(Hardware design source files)
Content starts

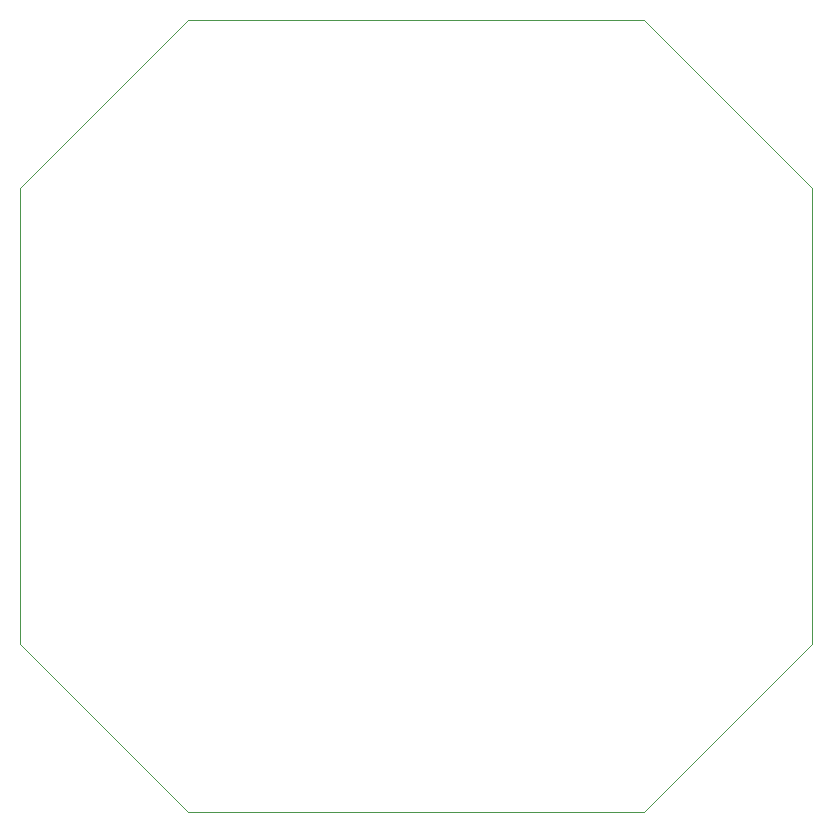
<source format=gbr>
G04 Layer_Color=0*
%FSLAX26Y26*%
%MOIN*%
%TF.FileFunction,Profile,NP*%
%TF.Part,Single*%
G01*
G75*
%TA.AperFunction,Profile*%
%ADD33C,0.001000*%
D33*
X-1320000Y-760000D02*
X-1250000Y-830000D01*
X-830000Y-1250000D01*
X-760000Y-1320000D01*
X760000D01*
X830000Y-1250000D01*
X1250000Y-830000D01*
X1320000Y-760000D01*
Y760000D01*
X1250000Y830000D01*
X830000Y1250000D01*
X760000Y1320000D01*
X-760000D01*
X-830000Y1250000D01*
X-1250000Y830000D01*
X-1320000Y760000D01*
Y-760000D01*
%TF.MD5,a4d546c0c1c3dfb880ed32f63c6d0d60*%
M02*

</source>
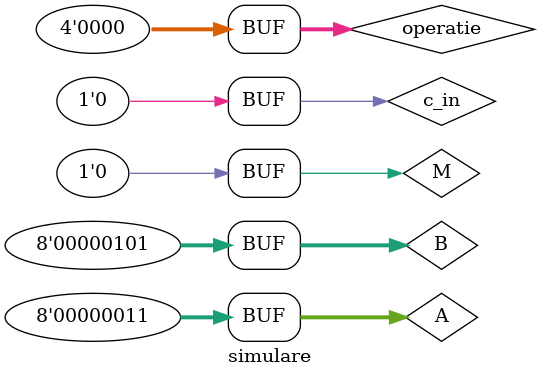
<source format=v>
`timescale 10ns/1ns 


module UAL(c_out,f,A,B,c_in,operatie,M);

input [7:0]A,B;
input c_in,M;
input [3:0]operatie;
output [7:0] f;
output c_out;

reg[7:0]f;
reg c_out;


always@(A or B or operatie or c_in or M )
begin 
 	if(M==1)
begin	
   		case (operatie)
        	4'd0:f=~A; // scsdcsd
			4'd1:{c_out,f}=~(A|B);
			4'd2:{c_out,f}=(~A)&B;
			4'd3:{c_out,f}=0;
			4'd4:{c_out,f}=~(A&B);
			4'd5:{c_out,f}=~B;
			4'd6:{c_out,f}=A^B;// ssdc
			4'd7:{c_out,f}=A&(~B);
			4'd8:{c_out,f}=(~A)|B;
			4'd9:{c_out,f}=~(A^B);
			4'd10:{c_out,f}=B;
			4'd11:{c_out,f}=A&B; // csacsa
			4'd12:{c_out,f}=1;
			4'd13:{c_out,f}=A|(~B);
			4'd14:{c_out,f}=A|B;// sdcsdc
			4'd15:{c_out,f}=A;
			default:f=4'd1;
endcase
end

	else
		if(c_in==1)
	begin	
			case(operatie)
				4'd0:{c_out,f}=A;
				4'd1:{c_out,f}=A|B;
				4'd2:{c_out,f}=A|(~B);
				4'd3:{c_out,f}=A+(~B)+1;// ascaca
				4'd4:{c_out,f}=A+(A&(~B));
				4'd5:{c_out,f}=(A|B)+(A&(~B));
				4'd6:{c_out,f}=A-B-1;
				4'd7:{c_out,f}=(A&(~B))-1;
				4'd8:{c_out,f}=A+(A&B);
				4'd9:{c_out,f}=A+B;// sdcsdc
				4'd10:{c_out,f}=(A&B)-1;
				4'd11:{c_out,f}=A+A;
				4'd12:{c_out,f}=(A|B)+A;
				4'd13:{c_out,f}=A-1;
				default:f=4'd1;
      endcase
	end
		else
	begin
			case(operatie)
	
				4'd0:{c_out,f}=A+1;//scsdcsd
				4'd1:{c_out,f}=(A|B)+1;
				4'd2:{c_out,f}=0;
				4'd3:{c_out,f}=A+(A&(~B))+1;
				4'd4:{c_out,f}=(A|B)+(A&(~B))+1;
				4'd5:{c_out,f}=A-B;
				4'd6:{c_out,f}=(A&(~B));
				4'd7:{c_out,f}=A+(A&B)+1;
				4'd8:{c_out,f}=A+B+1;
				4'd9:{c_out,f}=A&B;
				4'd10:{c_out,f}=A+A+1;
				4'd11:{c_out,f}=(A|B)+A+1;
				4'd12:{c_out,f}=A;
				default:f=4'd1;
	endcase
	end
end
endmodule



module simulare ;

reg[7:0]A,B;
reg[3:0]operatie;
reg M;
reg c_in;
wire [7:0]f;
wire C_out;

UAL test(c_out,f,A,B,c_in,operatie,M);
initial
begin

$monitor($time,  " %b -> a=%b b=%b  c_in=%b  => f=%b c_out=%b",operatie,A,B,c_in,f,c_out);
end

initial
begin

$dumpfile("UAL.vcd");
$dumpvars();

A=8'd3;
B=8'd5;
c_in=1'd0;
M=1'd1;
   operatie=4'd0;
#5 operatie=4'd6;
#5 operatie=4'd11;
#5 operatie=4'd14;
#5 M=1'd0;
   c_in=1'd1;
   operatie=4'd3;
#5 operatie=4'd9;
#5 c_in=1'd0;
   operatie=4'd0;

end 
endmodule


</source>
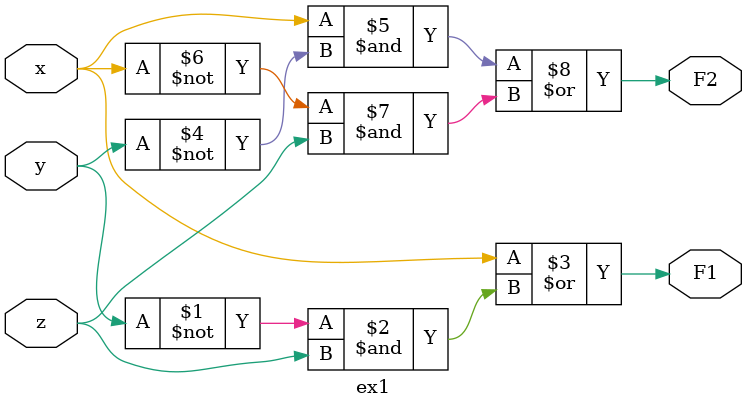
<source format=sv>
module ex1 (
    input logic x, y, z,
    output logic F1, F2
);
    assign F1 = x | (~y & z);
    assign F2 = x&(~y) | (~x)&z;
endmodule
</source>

Content ends

**Requirement:**
Report every line in the data that holds "begin", copying each one.

**Your solution:**
begin 
begin	
	begin	
	begin
begin
begin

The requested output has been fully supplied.